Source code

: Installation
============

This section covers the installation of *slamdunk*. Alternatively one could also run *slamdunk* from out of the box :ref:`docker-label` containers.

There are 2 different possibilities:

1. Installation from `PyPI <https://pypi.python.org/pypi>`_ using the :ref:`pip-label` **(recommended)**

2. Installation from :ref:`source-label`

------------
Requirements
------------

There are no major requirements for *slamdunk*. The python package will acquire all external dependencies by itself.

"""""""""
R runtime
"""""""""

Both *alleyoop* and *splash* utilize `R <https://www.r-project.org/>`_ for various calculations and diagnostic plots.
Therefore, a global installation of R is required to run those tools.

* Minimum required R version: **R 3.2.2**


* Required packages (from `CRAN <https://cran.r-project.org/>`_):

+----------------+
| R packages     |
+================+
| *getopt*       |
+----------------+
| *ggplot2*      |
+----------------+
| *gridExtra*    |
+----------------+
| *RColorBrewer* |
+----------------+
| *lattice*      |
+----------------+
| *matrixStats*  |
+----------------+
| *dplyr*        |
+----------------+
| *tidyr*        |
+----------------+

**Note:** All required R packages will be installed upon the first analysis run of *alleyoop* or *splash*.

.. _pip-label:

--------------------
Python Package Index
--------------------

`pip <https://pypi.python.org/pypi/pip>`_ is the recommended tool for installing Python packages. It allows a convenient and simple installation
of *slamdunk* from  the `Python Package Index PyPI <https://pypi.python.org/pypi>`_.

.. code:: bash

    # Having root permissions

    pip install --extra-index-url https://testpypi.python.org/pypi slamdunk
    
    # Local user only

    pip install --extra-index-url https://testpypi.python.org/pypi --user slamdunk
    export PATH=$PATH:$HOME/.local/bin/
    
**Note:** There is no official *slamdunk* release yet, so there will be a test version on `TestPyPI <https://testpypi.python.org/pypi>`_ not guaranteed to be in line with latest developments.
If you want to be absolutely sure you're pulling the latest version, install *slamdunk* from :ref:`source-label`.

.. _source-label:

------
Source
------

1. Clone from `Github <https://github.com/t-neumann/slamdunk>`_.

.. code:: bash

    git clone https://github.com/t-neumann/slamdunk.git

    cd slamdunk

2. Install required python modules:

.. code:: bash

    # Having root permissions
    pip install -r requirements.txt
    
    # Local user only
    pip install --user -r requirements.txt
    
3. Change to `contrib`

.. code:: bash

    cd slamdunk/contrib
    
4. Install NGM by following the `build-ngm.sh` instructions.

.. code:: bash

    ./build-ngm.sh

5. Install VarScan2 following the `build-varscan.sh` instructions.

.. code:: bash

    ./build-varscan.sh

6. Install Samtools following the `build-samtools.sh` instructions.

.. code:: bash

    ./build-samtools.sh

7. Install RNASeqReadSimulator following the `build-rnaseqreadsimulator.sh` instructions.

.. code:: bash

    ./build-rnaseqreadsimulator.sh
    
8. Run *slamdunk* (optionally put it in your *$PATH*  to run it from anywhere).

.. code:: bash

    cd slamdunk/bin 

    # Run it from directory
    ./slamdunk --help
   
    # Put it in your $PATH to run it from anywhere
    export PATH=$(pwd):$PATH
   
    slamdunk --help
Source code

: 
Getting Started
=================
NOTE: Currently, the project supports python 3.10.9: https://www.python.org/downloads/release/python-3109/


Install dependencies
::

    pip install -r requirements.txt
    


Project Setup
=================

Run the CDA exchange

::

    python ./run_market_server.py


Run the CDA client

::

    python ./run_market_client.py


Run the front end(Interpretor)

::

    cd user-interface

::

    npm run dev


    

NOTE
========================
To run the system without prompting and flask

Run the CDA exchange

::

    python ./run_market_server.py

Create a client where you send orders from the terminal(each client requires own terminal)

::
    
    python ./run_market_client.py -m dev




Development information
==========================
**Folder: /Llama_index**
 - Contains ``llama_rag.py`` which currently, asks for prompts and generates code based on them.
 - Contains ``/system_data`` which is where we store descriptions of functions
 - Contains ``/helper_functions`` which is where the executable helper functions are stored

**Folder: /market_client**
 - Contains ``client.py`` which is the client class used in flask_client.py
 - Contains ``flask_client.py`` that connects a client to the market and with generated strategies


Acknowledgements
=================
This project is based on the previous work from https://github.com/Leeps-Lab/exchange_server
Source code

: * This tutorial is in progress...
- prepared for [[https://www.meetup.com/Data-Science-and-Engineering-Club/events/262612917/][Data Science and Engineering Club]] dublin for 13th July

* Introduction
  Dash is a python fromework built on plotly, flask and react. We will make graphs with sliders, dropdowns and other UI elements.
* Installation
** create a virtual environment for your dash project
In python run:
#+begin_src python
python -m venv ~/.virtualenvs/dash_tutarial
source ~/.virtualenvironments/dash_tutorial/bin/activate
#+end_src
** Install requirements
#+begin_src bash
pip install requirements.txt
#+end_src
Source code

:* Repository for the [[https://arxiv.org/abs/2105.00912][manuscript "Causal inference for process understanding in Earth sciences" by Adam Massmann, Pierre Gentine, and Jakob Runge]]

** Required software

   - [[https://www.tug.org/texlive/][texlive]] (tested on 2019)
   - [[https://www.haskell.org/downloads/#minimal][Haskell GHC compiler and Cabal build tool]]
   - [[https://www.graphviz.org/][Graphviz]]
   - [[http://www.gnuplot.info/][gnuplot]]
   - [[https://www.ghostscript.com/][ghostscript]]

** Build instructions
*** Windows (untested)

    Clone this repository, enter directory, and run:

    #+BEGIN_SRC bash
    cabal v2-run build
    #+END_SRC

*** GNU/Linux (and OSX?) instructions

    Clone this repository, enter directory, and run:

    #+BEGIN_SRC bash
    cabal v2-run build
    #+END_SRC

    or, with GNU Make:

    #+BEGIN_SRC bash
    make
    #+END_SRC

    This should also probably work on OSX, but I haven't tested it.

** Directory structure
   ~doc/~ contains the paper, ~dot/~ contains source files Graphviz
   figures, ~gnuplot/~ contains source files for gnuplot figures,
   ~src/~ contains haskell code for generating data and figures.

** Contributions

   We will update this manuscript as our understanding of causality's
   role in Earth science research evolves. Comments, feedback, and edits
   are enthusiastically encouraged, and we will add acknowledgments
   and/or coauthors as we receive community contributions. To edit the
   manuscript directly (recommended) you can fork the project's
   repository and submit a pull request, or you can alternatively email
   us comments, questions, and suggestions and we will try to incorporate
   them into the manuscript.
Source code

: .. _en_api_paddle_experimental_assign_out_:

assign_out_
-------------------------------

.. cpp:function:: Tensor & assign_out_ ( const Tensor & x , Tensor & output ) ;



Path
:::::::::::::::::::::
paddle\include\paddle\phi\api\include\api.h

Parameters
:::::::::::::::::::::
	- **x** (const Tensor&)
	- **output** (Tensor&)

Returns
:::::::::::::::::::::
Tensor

▶ [Work order]:
Every record, from top to bottom, must be transcribed exactly.

▶ [Your solution]:
Source code

: Installation
============

This section covers the installation of *slamdunk*. Alternatively one could also run *slamdunk* from out of the box :ref:`docker-label` containers.

There are 2 different possibilities:

1. Installation from `PyPI <https://pypi.python.org/pypi>`_ using the :ref:`pip-label` **(recommended)**

2. Installation from :ref:`source-label`

------------
Requirements
------------

There are no major requirements for *slamdunk*. The python package will acquire all external dependencies by itself.

"""""""""
R runtime
"""""""""

Both *alleyoop* and *splash* utilize `R <https://www.r-project.org/>`_ for various calculations and diagnostic plots.
Therefore, a global installation of R is required to run those tools.

* Minimum required R version: **R 3.2.2**


* Required packages (from `CRAN <https://cran.r-project.org/>`_):

+----------------+
| R packages     |
+================+
| *getopt*       |
+----------------+
| *ggplot2*      |
+----------------+
| *gridExtra*    |
+----------------+
| *RColorBrewer* |
+----------------+
| *lattice*      |
+----------------+
| *matrixStats*  |
+----------------+
| *dplyr*        |
+----------------+
| *tidyr*        |
+----------------+

**Note:** All required R packages will be installed upon the first analysis run of *alleyoop* or *splash*.

.. _pip-label:

--------------------
Python Package Index
--------------------

`pip <https://pypi.python.org/pypi/pip>`_ is the recommended tool for installing Python packages. It allows a convenient and simple installation
of *slamdunk* from  the `Python Package Index PyPI <https://pypi.python.org/pypi>`_.

.. code:: bash

    # Having root permissions

    pip install --extra-index-url https://testpypi.python.org/pypi slamdunk
    
    # Local user only

    pip install --extra-index-url https://testpypi.python.org/pypi --user slamdunk
    export PATH=$PATH:$HOME/.local/bin/
    
**Note:** There is no official *slamdunk* release yet, so there will be a test version on `TestPyPI <https://testpypi.python.org/pypi>`_ not guaranteed to be in line with latest developments.
If you want to be absolutely sure you're pulling the latest version, install *slamdunk* from :ref:`source-label`.

.. _source-label:

------
Source
------

1. Clone from `Github <https://github.com/t-neumann/slamdunk>`_.

.. code:: bash

    git clone https://github.com/t-neumann/slamdunk.git

    cd slamdunk

2. Install required python modules:

.. code:: bash

    # Having root permissions
    pip install -r requirements.txt
    
    # Local user only
    pip install --user -r requirements.txt
    
3. Change to `contrib`

.. code:: bash

    cd slamdunk/contrib
    
4. Install NGM by following the `build-ngm.sh` instructions.

.. code:: bash

    ./build-ngm.sh

5. Install VarScan2 following the `build-varscan.sh` instructions.

.. code:: bash

    ./build-varscan.sh

6. Install Samtools following the `build-samtools.sh` instructions.

.. code:: bash

    ./build-samtools.sh

7. Install RNASeqReadSimulator following the `build-rnaseqreadsimulator.sh` instructions.

.. code:: bash

    ./build-rnaseqreadsimulator.sh
    
8. Run *slamdunk* (optionally put it in your *$PATH*  to run it from anywhere).

.. code:: bash

    cd slamdunk/bin 

    # Run it from directory
    ./slamdunk --help
   
    # Put it in your $PATH to run it from anywhere
    export PATH=$(pwd):$PATH
   
    slamdunk --help
Source code

: 
Getting Started
=================
NOTE: Currently, the project supports python 3.10.9: https://www.python.org/downloads/release/python-3109/


Install dependencies
::

    pip install -r requirements.txt
    


Project Setup
=================

Run the CDA exchange

::

    python ./run_market_server.py


Run the CDA client

::

    python ./run_market_client.py


Run the front end(Interpretor)

::

    cd user-interface

::

    npm run dev


    

NOTE
========================
To run the system without prompting and flask

Run the CDA exchange

::

    python ./run_market_server.py

Create a client where you send orders from the terminal(each client requires own terminal)

::
    
    python ./run_market_client.py -m dev




Development information
==========================
**Folder: /Llama_index**
 - Contains ``llama_rag.py`` which currently, asks for prompts and generates code based on them.
 - Contains ``/system_data`` which is where we store descriptions of functions
 - Contains ``/helper_functions`` which is where the executable helper functions are stored

**Folder: /market_client**
 - Contains ``client.py`` which is the client class used in flask_client.py
 - Contains ``flask_client.py`` that connects a client to the market and with generated strategies


Acknowledgements
=================
This project is based on the previous work from https://github.com/Leeps-Lab/exchange_server
Source code

: * This tutorial is in progress...
- prepared for [[https://www.meetup.com/Data-Science-and-Engineering-Club/events/262612917/][Data Science and Engineering Club]] dublin for 13th July

* Introduction
  Dash is a python fromework built on plotly, flask and react. We will make graphs with sliders, dropdowns and other UI elements.
* Installation
** create a virtual environment for your dash project
In python run:
#+begin_src python
python -m venv ~/.virtualenvs/dash_tutarial
source ~/.virtualenvironments/dash_tutorial/bin/activate
#+end_src
** Install requirements
#+begin_src bash
pip install requirements.txt
#+end_src
Source code

:* Repository for the [[https://arxiv.org/abs/2105.00912][manuscript "Causal inference for process understanding in Earth sciences" by Adam Massmann, Pierre Gentine, and Jakob Runge]]

** Required software

   - [[https://www.tug.org/texlive/][texlive]] (tested on 2019)
   - [[https://www.haskell.org/downloads/#minimal][Haskell GHC compiler and Cabal build tool]]
   - [[https://www.graphviz.org/][Graphviz]]
   - [[http://www.gnuplot.info/][gnuplot]]
   - [[https://www.ghostscript.com/][ghostscript]]

** Build instructions
*** Windows (untested)

    Clone this repository, enter directory, and run:

    #+BEGIN_SRC bash
    cabal v2-run build
    #+END_SRC

*** GNU/Linux (and OSX?) instructions

    Clone this repository, enter directory, and run:

    #+BEGIN_SRC bash
    cabal v2-run build
    #+END_SRC

    or, with GNU Make:

    #+BEGIN_SRC bash
    make
    #+END_SRC

    This should also probably work on OSX, but I haven't tested it.

** Directory structure
   ~doc/~ contains the paper, ~dot/~ contains source files Graphviz
   figures, ~gnuplot/~ contains source files for gnuplot figures,
   ~src/~ contains haskell code for generating data and figures.

** Contributions

   We will update this manuscript as our understanding of causality's
   role in Earth science research evolves. Comments, feedback, and edits
   are enthusiastically encouraged, and we will add acknowledgments
   and/or coauthors as we receive community contributions. To edit the
   manuscript directly (recommended) you can fork the project's
   repository and submit a pull request, or you can alternatively email
   us comments, questions, and suggestions and we will try to incorporate
   them into the manuscript.
Source code

: .. _en_api_paddle_experimental_assign_out_:

assign_out_
-------------------------------

.. cpp:function:: Tensor & assign_out_ ( const Tensor & x , Tensor & output ) ;



Path
:::::::::::::::::::::
paddle\include\paddle\phi\api\include\api.h

Parameters
:::::::::::::::::::::
	- **x** (const Tensor&)
	- **output** (Tensor&)

Returns
:::::::::::::::::::::
Tensor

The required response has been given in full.